Archive-name: ForthFaq/WhatIsForth
Last-modified: 30.Jan.93
Version: 1.2



What is Forth?


 ------------------------------------------------------------

 Philip J. Koopman Jr.
 United Technologies Research Center, East Hartford, CT

 This description is copyright 1993 by ACM, and was developed
 for the Second History of Programming Languages Conference
 (HOPL-II), Boston MA.

 Permission to copy without fee all or part of this material
 is granted, provided that the copies are not made or
 distributed for direct commercial advantage, the ACM
 copyright notice and the title of the publication and its
 data appear, and notice is given that copying is by
 permission of the Association for Computing Machinery.  To
 copy otherwise, or to republish, requires a fee and/or
 specific permission.

 ------------------------------------------------------------




                 A BRIEF INTRODUCTION TO FORTH
                 -----------------------------

      Forth is both an extensible language and an interactive
 program development methodology.  Originally developed for
 small embedded control mini- and micro-computers, Forth
 seems to have been implemented on every major processor
 manufactured.  It has been used in a wide variety of
 applications, including spreadsheets, expert systems, and
 multi-user databases.


 TWO-STACK ABSTRACT MACHINE

      At the most superficial level, Forth is a directly
 executable language for a stack-based abstract machine.  In
 its essential form, the Forth abstract machine has a program
 counter, memory, ALU, data evaluation pushdown stack, and
 subroutine return address pushdown stack.
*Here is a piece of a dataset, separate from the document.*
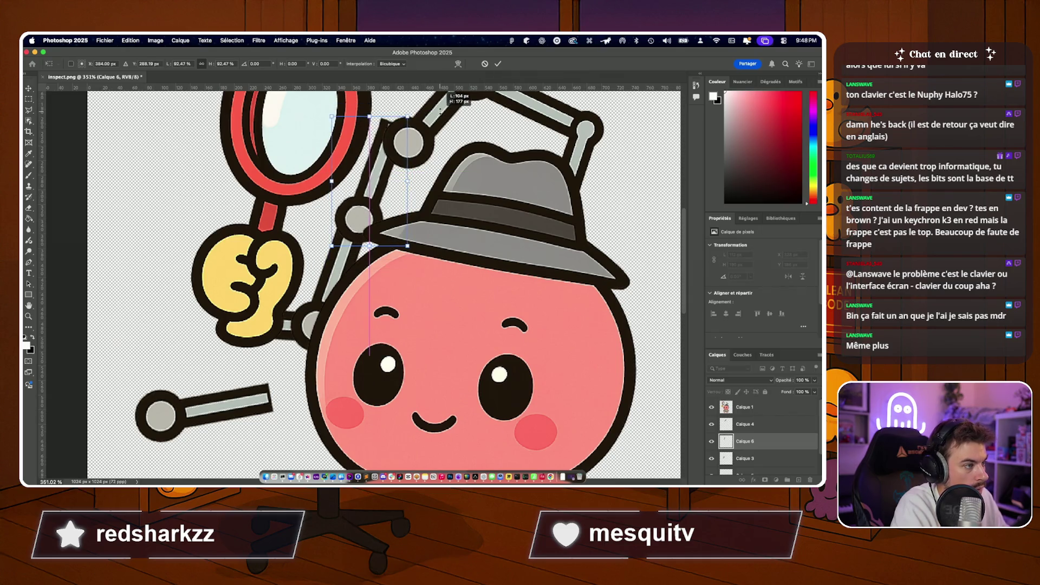
pyautogui.scroll(3, 426, 100)
pyautogui.scroll(1, 425, 99)
# Rotate the copied rod about 16° and seat it on the joint toward the magnifier.
pyautogui.moveTo(398, 162); pyautogui.dragTo(335, 287)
      Data evaluation in Forth is accomplished on the Data
 Stack using Reverse Polish Notation (RPN), also called
 postfix notation.  For example, the following sequence typed
 from the keyboard:

      3 4 +  5 *  .  __35 ok__

 interactively pushes the value 3 on the stack, pushes the
 value 4 on top of the 3, destructively adds 3 and 4 to get
 7, then multiplies by 5.  The . operation displays the
 single resultant top value on the stack, 35 (computer output
 is underlined).  "ok" is the Forth command prompt.
 Operations such as SWAP and DUP (duplicate) reorder and
 replicate the top few Data Stack elements.


 FACTORING

      At a deeper level, Forth programs use RPN not as an end
 in itself, but rather as a means to achieve simple syntax
 and flexible modularity.  Small, simple programs to perform
 complex functions are written by reusing common code
 sequences through a programming practice known as factoring.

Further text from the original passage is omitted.